═════ EXERCISE MATERIAL

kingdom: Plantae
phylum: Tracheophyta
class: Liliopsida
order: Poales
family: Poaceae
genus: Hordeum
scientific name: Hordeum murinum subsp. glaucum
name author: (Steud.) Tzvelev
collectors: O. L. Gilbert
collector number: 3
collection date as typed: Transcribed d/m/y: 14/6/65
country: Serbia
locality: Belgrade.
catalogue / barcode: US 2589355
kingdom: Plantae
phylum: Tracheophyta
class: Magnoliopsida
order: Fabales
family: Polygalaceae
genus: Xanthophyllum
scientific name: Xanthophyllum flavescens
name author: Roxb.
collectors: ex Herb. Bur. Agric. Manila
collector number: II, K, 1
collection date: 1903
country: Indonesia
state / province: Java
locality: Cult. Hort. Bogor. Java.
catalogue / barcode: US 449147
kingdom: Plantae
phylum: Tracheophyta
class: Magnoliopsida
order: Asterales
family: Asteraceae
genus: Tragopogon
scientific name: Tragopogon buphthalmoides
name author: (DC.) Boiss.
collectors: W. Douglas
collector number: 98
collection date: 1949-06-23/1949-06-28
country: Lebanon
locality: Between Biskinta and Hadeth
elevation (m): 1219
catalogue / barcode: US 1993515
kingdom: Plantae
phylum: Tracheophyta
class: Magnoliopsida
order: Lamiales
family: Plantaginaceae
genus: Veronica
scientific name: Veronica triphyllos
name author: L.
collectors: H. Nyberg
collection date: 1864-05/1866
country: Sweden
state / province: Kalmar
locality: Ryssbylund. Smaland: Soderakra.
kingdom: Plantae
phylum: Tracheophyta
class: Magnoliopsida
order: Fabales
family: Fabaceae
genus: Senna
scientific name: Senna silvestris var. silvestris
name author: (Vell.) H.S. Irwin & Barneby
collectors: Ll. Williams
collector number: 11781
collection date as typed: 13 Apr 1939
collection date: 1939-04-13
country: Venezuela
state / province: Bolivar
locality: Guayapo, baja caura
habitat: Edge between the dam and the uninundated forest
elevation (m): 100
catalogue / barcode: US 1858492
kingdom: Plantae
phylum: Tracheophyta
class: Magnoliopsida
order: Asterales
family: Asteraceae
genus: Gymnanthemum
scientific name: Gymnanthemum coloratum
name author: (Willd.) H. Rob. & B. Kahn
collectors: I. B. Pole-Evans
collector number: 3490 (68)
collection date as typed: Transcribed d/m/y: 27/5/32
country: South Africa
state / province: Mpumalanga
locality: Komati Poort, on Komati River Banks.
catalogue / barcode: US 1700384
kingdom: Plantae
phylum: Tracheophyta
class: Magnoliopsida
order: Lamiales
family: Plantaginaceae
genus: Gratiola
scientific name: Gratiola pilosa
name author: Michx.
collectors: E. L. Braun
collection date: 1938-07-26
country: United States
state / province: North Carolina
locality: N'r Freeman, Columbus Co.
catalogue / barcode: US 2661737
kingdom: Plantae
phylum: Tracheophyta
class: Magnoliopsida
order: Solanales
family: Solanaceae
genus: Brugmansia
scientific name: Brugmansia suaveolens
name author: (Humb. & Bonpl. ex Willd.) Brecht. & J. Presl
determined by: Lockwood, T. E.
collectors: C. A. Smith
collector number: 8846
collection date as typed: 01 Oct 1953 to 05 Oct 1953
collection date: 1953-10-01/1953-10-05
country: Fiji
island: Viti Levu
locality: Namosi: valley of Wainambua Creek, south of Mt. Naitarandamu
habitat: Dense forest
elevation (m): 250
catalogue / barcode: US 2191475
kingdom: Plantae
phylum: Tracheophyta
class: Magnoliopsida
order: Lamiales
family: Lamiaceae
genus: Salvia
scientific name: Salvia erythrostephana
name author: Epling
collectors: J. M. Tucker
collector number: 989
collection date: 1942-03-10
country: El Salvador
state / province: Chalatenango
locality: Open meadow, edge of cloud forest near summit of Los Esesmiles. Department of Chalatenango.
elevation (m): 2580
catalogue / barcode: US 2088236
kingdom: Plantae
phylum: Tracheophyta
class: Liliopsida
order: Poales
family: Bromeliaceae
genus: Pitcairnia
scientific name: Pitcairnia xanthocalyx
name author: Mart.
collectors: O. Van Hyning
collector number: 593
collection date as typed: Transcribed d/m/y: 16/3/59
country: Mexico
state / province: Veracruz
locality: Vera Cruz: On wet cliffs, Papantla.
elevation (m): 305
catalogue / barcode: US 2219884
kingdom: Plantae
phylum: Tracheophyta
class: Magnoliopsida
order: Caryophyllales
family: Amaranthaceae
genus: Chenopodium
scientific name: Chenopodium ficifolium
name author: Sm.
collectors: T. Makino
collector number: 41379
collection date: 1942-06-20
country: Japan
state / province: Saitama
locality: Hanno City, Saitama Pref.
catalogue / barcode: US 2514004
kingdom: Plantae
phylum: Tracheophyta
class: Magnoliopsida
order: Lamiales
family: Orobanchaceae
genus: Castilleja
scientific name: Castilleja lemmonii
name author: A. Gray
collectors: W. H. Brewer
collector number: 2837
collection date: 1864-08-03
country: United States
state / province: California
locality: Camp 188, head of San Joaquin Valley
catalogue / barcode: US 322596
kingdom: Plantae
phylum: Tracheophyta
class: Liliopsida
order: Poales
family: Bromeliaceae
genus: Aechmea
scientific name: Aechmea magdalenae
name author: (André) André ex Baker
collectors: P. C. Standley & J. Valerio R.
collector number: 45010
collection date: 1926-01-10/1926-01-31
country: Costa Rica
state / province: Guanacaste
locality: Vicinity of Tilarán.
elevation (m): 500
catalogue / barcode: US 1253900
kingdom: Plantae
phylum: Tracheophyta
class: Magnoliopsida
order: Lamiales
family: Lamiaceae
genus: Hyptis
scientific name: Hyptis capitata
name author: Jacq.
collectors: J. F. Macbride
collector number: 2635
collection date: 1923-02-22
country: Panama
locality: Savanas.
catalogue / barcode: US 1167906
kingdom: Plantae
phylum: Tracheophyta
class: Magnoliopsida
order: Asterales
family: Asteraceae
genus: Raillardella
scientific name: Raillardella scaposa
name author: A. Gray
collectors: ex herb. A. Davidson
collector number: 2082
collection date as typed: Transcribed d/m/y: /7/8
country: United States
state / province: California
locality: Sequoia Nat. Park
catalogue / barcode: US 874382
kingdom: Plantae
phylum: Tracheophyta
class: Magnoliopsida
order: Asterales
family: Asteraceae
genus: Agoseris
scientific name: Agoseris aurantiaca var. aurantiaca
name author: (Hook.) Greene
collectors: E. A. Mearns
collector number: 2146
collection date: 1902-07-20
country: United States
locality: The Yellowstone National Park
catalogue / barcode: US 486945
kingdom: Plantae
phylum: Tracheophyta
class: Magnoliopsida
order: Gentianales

══════════

__THE TASK__. Can you output every one of the lines above verbatim, without changing anything?

__COMPLETE RESPONSE__.
kingdom: Plantae
phylum: Tracheophyta
class: Liliopsida
order: Poales
family: Poaceae
genus: Hordeum
scientific name: Hordeum murinum subsp. glaucum
name author: (Steud.) Tzvelev
collectors: O. L. Gilbert
collector number: 3
collection date as typed: Transcribed d/m/y: 14/6/65
country: Serbia
locality: Belgrade.
catalogue / barcode: US 2589355
kingdom: Plantae
phylum: Tracheophyta
class: Magnoliopsida
order: Fabales
family: Polygalaceae
genus: Xanthophyllum
scientific name: Xanthophyllum flavescens
name author: Roxb.
collectors: ex Herb. Bur. Agric. Manila
collector number: II, K, 1
collection date: 1903
country: Indonesia
state / province: Java
locality: Cult. Hort. Bogor. Java.
catalogue / barcode: US 449147
kingdom: Plantae
phylum: Tracheophyta
class: Magnoliopsida
order: Asterales
family: Asteraceae
genus: Tragopogon
scientific name: Tragopogon buphthalmoides
name author: (DC.) Boiss.
collectors: W. Douglas
collector number: 98
collection date: 1949-06-23/1949-06-28
country: Lebanon
locality: Between Biskinta and Hadeth
elevation (m): 1219
catalogue / barcode: US 1993515
kingdom: Plantae
phylum: Tracheophyta
class: Magnoliopsida
order: Lamiales
family: Plantaginaceae
genus: Veronica
scientific name: Veronica triphyllos
name author: L.
collectors: H. Nyberg
collection date: 1864-05/1866
country: Sweden
state / province: Kalmar
locality: Ryssbylund. Smaland: Soderakra.
kingdom: Plantae
phylum: Tracheophyta
class: Magnoliopsida
order: Fabales
family: Fabaceae
genus: Senna
scientific name: Senna silvestris var. silvestris
name author: (Vell.) H.S. Irwin & Barneby
collectors: Ll. Williams
collector number: 11781
collection date as typed: 13 Apr 1939
collection date: 1939-04-13
country: Venezuela
state / province: Bolivar
locality: Guayapo, baja caura
habitat: Edge between the dam and the uninundated forest
elevation (m): 100
catalogue / barcode: US 1858492
kingdom: Plantae
phylum: Tracheophyta
class: Magnoliopsida
order: Asterales
family: Asteraceae
genus: Gymnanthemum
scientific name: Gymnanthemum coloratum
name author: (Willd.) H. Rob. & B. Kahn
collectors: I. B. Pole-Evans
collector number: 3490 (68)
collection date as typed: Transcribed d/m/y: 27/5/32
country: South Africa
state / province: Mpumalanga
locality: Komati Poort, on Komati River Banks.
catalogue / barcode: US 1700384
kingdom: Plantae
phylum: Tracheophyta
class: Magnoliopsida
order: Lamiales
family: Plantaginaceae
genus: Gratiola
scientific name: Gratiola pilosa
name author: Michx.
collectors: E. L. Braun
collection date: 1938-07-26
country: United States
state / province: North Carolina
locality: N'r Freeman, Columbus Co.
catalogue / barcode: US 2661737
kingdom: Plantae
phylum: Tracheophyta
class: Magnoliopsida
order: Solanales
family: Solanaceae
genus: Brugmansia
scientific name: Brugmansia suaveolens
name author: (Humb. & Bonpl. ex Willd.) Brecht. & J. Presl
determined by: Lockwood, T. E.
collectors: C. A. Smith
collector number: 8846
collection date as typed: 01 Oct 1953 to 05 Oct 1953
collection date: 1953-10-01/1953-10-05
country: Fiji
island: Viti Levu
locality: Namosi: valley of Wainambua Creek, south of Mt. Naitarandamu
habitat: Dense forest
elevation (m): 250
catalogue / barcode: US 2191475
kingdom: Plantae
phylum: Tracheophyta
class: Magnoliopsida
order: Lamiales
family: Lamiaceae
genus: Salvia
scientific name: Salvia erythrostephana
name author: Epling
collectors: J. M. Tucker
collector number: 989
collection date: 1942-03-10
country: El Salvador
state / province: Chalatenango
locality: Open meadow, edge of cloud forest near summit of Los Esesmiles. Department of Chalatenango.
elevation (m): 2580
catalogue / barcode: US 2088236
kingdom: Plantae
phylum: Tracheophyta
class: Liliopsida
order: Poales
family: Bromeliaceae
genus: Pitcairnia
scientific name: Pitcairnia xanthocalyx
name author: Mart.
collectors: O. Van Hyning
collector number: 593
collection date as typed: Transcribed d/m/y: 16/3/59
country: Mexico
state / province: Veracruz
locality: Vera Cruz: On wet cliffs, Papantla.
elevation (m): 305
catalogue / barcode: US 2219884
kingdom: Plantae
phylum: Tracheophyta
class: Magnoliopsida
order: Caryophyllales
family: Amaranthaceae
genus: Chenopodium
scientific name: Chenopodium ficifolium
name author: Sm.
collectors: T. Makino
collector number: 41379
collection date: 1942-06-20
country: Japan
state / province: Saitama
locality: Hanno City, Saitama Pref.
catalogue / barcode: US 2514004
kingdom: Plantae
phylum: Tracheophyta
class: Magnoliopsida
order: Lamiales
family: Orobanchaceae
genus: Castilleja
scientific name: Castilleja lemmonii
name author: A. Gray
collectors: W. H. Brewer
collector number: 2837
collection date: 1864-08-03
country: United States
state / province: California
locality: Camp 188, head of San Joaquin Valley
catalogue / barcode: US 322596
kingdom: Plantae
phylum: Tracheophyta
class: Liliopsida
order: Poales
family: Bromeliaceae
genus: Aechmea
scientific name: Aechmea magdalenae
name author: (André) André ex Baker
collectors: P. C. Standley & J. Valerio R.
collector number: 45010
collection date: 1926-01-10/1926-01-31
country: Costa Rica
state / province: Guanacaste
locality: Vicinity of Tilarán.
elevation (m): 500
catalogue / barcode: US 1253900
kingdom: Plantae
phylum: Tracheophyta
class: Magnoliopsida
order: Lamiales
family: Lamiaceae
genus: Hyptis
scientific name: Hyptis capitata
name author: Jacq.
collectors: J. F. Macbride
collector number: 2635
collection date: 1923-02-22
country: Panama
locality: Savanas.
catalogue / barcode: US 1167906
kingdom: Plantae
phylum: Tracheophyta
class: Magnoliopsida
order: Asterales
family: Asteraceae
genus: Raillardella
scientific name: Raillardella scaposa
name author: A. Gray
collectors: ex herb. A. Davidson
collector number: 2082
collection date as typed: Transcribed d/m/y: /7/8
country: United States
state / province: California
locality: Sequoia Nat. Park
catalogue / barcode: US 874382
kingdom: Plantae
phylum: Tracheophyta
class: Magnoliopsida
order: Asterales
family: Asteraceae
genus: Agoseris
scientific name: Agoseris aurantiaca var. aurantiaca
name author: (Hook.) Greene
collectors: E. A. Mearns
collector number: 2146
collection date: 1902-07-20
country: United States
locality: The Yellowstone National Park
catalogue / barcode: US 486945
kingdom: Plantae
phylum: Tracheophyta
class: Magnoliopsida
order: Gentianales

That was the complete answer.